Vorliegender Text:
^^^^^^^^
Es gibt Berufe, die waren vor ein oder zwei Dekaden noch angesehen und profunde. Dazu gehörte beispielsweise auch der des Journalisten. Und nicht zuletzt der des Kabarettisten. Doch nachdem sich manche Menschen in ihrer Funktion als Quatschmacher dazu befähigt sehen, auch dann über die große Politik zu philosophieren, wenn sie höchstpersönlich von einer zutiefst festsitzenden Verachtung gegenüber einer bestimmten Wählerschaft zerfressen scheinen, treibt das eigentlich hehre Metier der Satire eigentümliche Blüten.
Von Dennis Riehle
Da will Jan Böhmermann “Nazis keulen”. Und nun ist es Florian Schroeder, der mit einer zutiefst befremdlichen, inakzeptablen und würdelosen Äußerung auf sich aufmerksam macht. Seitdem er sich vor Jahren auf den Kurs des Investigativismus begeben hat und die Bühne aktuell vor allem für Propaganda nutzt, ist er offensichtlich abgekommen von einem zumindest durch die Meinungsfreiheit gedeckten Weg des qualitativ annehmbaren Sarkasmus und der nachvollziehbar scherzhaften Ironie.
Im Rahmen eigener Recherchen und Begegnungen mit dem weltanschaulichen Endgegner hatte der in Lörrach geborene Autor die AfD ohne allzu viel an argumentativem Fundament zum schlichten Feindbild erklärt. Und er gehört mit diesem Augenblick der recht belanglosen Entdeckung eines bis heute nicht durch das Bundesverfassungsgericht verbotenen Konkurrenten auf dem Tableau der Alternativen zu dieser auserwählten Bevölkerungskohorte, die mehr weiß als die Allgemeinheit. Schließlich ist sich der auch als Kolumnist tätige Südbadener im Gegensatz zu historisch versierten Durchschnittsbürgern völlig im Klaren darüber, dass Nationalsozialismus und Faschismus nicht der Geschichte angehören – sondern mitten unter uns sind.
Wenn er nun die Ostdeutschen als “behinderte Tiere” bezeichnet, so ist das nicht nur ein neues Maximums an Dehumanisierung, Herabwürdigung und Entgleisung. Stattdessen reiht sich dieser Tonfall in die Primitivität der Einlassungen von Luke Mockridge ein, der sich bereits über die paralympischen Sportler in einer sämtliche Grenzen des Tolerierbaren sprengenden Dreistigkeit und Unverfrorenheit lustig machte. Nun scheinen jene zum Objekt der vulgären und niveaulosen Begierde zu werden, die an der Stimmurne das Kreuz an der vermeintlich falschen Stelle gesetzt haben. Wieder einmal will ein aus der Provinz stammender Wessi in anmaßender und bevormundender Überheblichkeit eines Oberlehrers den Sachsen, Thüringern oder Brandenburgern erklären, was gut und böse ist.
^^^^^^^^
Vorhandene Daten:
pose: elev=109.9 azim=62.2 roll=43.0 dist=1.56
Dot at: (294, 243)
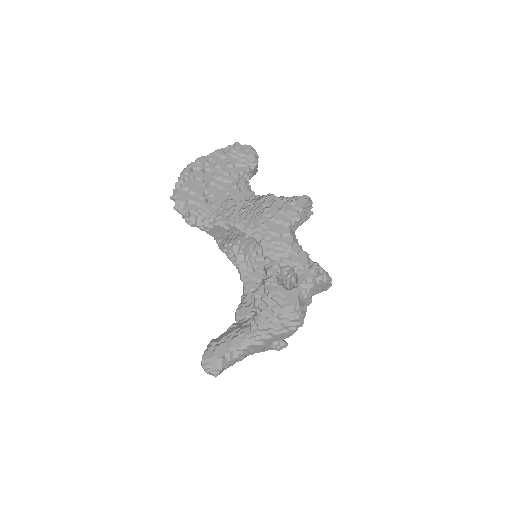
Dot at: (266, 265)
^^^^^^^^
Schreib aus dem Kommentar über Florian Schroeder den Abschnitt wortgetreu ab, der bei den Worten „Von Dennis Riehle“ beginnt, und hör nach „nachvollziehbar scherzhaften Ironie.“ auf.

Lösung:
Von Dennis Riehle
Da will Jan Böhmermann “Nazis keulen”. Und nun ist es Florian Schroeder, der mit einer zutiefst befremdlichen, inakzeptablen und würdelosen Äußerung auf sich aufmerksam macht. Seitdem er sich vor Jahren auf den Kurs des Investigativismus begeben hat und die Bühne aktuell vor allem für Propaganda nutzt, ist er offensichtlich abgekommen von einem zumindest durch die Meinungsfreiheit gedeckten Weg des qualitativ annehmbaren Sarkasmus und der nachvollziehbar scherzhaften Ironie.